__Requirement__
Please output the entire listing below verbatim, with every line unchanged.

__Excerpted data__
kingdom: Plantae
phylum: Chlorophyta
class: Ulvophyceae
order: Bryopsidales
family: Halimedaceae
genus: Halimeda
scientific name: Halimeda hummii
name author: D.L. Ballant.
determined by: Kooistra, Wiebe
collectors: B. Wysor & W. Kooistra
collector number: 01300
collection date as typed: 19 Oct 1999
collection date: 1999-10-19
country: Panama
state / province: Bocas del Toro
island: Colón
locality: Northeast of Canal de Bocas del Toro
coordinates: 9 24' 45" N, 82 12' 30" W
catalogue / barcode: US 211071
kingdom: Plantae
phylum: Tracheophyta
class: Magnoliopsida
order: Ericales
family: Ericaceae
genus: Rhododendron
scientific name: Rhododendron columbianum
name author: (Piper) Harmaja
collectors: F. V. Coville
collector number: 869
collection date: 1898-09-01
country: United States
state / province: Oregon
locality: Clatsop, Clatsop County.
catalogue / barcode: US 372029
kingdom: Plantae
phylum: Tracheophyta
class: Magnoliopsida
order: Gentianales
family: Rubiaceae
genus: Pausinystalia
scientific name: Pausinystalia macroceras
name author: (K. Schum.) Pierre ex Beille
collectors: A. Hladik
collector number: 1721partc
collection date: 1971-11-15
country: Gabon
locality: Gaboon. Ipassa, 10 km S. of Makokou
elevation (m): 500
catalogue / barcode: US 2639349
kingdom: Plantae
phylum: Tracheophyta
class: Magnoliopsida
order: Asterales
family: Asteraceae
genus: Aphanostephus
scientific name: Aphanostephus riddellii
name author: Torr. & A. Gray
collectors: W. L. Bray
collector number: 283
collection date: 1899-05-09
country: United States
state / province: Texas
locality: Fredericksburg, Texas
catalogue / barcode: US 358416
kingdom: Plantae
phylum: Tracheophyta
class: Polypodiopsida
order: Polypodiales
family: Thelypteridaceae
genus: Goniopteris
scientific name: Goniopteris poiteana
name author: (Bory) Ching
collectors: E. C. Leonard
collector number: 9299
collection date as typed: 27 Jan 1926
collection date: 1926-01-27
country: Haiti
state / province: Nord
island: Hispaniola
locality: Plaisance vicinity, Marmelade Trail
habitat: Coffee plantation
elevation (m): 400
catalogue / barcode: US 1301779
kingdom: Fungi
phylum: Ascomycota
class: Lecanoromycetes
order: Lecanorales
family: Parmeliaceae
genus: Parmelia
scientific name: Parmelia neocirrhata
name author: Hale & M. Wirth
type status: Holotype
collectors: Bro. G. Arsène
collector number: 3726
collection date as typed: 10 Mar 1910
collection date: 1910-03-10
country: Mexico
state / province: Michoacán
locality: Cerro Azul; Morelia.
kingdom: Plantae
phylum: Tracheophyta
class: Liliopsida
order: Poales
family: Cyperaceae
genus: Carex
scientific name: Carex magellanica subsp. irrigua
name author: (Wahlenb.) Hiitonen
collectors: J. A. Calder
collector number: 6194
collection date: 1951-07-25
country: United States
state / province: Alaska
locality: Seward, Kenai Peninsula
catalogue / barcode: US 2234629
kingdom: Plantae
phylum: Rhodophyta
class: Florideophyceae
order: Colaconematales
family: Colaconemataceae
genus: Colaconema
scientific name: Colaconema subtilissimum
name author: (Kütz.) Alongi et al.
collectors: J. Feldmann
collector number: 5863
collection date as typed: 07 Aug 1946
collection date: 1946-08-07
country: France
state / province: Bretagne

__Exercise response__
kingdom: Plantae
phylum: Chlorophyta
class: Ulvophyceae
order: Bryopsidales
family: Halimedaceae
genus: Halimeda
scientific name: Halimeda hummii
name author: D.L. Ballant.
determined by: Kooistra, Wiebe
collectors: B. Wysor & W. Kooistra
collector number: 01300
collection date as typed: 19 Oct 1999
collection date: 1999-10-19
country: Panama
state / province: Bocas del Toro
island: Colón
locality: Northeast of Canal de Bocas del Toro
coordinates: 9 24' 45" N, 82 12' 30" W
catalogue / barcode: US 211071
kingdom: Plantae
phylum: Tracheophyta
class: Magnoliopsida
order: Ericales
family: Ericaceae
genus: Rhododendron
scientific name: Rhododendron columbianum
name author: (Piper) Harmaja
collectors: F. V. Coville
collector number: 869
collection date: 1898-09-01
country: United States
state / province: Oregon
locality: Clatsop, Clatsop County.
catalogue / barcode: US 372029
kingdom: Plantae
phylum: Tracheophyta
class: Magnoliopsida
order: Gentianales
family: Rubiaceae
genus: Pausinystalia
scientific name: Pausinystalia macroceras
name author: (K. Schum.) Pierre ex Beille
collectors: A. Hladik
collector number: 1721partc
collection date: 1971-11-15
country: Gabon
locality: Gaboon. Ipassa, 10 km S. of Makokou
elevation (m): 500
catalogue / barcode: US 2639349
kingdom: Plantae
phylum: Tracheophyta
class: Magnoliopsida
order: Asterales
family: Asteraceae
genus: Aphanostephus
scientific name: Aphanostephus riddellii
name author: Torr. & A. Gray
collectors: W. L. Bray
collector number: 283
collection date: 1899-05-09
country: United States
state / province: Texas
locality: Fredericksburg, Texas
catalogue / barcode: US 358416
kingdom: Plantae
phylum: Tracheophyta
class: Polypodiopsida
order: Polypodiales
family: Thelypteridaceae
genus: Goniopteris
scientific name: Goniopteris poiteana
name author: (Bory) Ching
collectors: E. C. Leonard
collector number: 9299
collection date as typed: 27 Jan 1926
collection date: 1926-01-27
country: Haiti
state / province: Nord
island: Hispaniola
locality: Plaisance vicinity, Marmelade Trail
habitat: Coffee plantation
elevation (m): 400
catalogue / barcode: US 1301779
kingdom: Fungi
phylum: Ascomycota
class: Lecanoromycetes
order: Lecanorales
family: Parmeliaceae
genus: Parmelia
scientific name: Parmelia neocirrhata
name author: Hale & M. Wirth
type status: Holotype
collectors: Bro. G. Arsène
collector number: 3726
collection date as typed: 10 Mar 1910
collection date: 1910-03-10
country: Mexico
state / province: Michoacán
locality: Cerro Azul; Morelia.
kingdom: Plantae
phylum: Tracheophyta
class: Liliopsida
order: Poales
family: Cyperaceae
genus: Carex
scientific name: Carex magellanica subsp. irrigua
name author: (Wahlenb.) Hiitonen
collectors: J. A. Calder
collector number: 6194
collection date: 1951-07-25
country: United States
state / province: Alaska
locality: Seward, Kenai Peninsula
catalogue / barcode: US 2234629
kingdom: Plantae
phylum: Rhodophyta
class: Florideophyceae
order: Colaconematales
family: Colaconemataceae
genus: Colaconema
scientific name: Colaconema subtilissimum
name author: (Kütz.) Alongi et al.
collectors: J. Feldmann
collector number: 5863
collection date as typed: 07 Aug 1946
collection date: 1946-08-07
country: France
state / province: Bretagne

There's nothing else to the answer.